It’s Halloween! Candy is Everywhere & Chocolate is Good for Me, Right?

by Alison Brinker, RD, LD

The media often provides information about how some foods we generally think are not good choices may actually be good for us, such as chocolate and red wine.   Be aware, too much of anything is not a good idea. I will try to clarify the benefits of chocolate and wine and how to work these into a meal plan.

Flavanols are found in foods such as chocolate, red wine, grape juice, red grapes and tea. Flavanols are thought to help limit damage to the cells in our body from environmental contaminants such as pollution, pesticides and cigarette smoke. Flavanols may also play a part in reducing inflammation in the body, reduce the likelihood of platelets adhering and/or clotting in our blood vessels and improve blood flow.

The flavanols in red grapes, red wine, red grape juice may help increase levels of HDL (high density lipoprotein or “good” cholesterol) and consequently decrease the risk of heart disease. One 5-ounce glass of wine per day is all that is recommended for any potential benefit without increasing the risk of problems associated with too much alcohol consumption. If choosing red wine, a dry wine will have less impact on glucose levels than a sweet wine. It is also important to remember that a serving of fresh red grapes (about 17 grapes = 15 grams carbohydrate) or a serving of 100% juice red grape juice (4 ounce = 15 grams carb) can offer the same flavanols and benefits as the red wine. You are also getting fiber from the fresh grapes that is not found in juice or wine. Sometimes alcohol is not recommended because of certain medications.

Tea (unsweetened) is a free beverage that is also a source of flavanols. It is thought that 2 cups per day may reduce total cholesterol, LDL cholesterol (low-density lipoproteins or “bad” cholesterol) and reduce risk of heart disease and stroke. Iced tea is lower in flavanols that hot tea. Steeping tea as long as possible increases the flavanol content. Green or black tea has higher flavanol content than other types of tea.
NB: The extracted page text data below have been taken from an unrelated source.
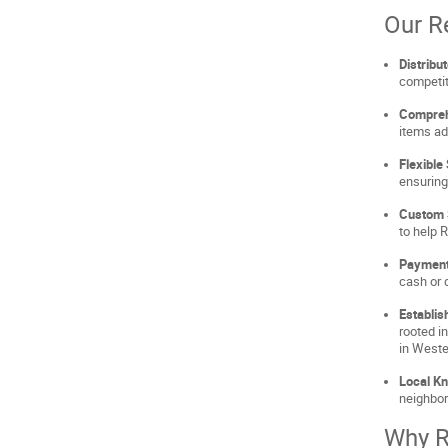
Our R
Distribu
competit
Compreh
items ad
Flexible
ensuring
Custom 
to help 
Payment
cash or d
Establis
rooted i
in West
Local K
neighbor
Why R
Chocolate also contains flavanols and may help improve blood flow and lower blood pressure. However, like grape juice and fresh grapes it can impact glucose numbers significantly. The greatest amounts of flavanols are found in nonfat cocoa solids. Dutch cocoa is actually significantly lower in flavanol content. The best sources are natural or unsweetened cocoa powder. Add a tablespoon to unsweetened vanilla yogurt as part of a healthy snack. Unsweetened baking chocolate is also a good source as well as dark or semisweet chocolate. As with any food, check the label for serving size and carbohydrate content to determine the amount that will fit into your meal plan.

While chocolate can provide health benefits, tea, red grapes and grape products can too reinforcing that variety is one of the most important aspects of staying healthy.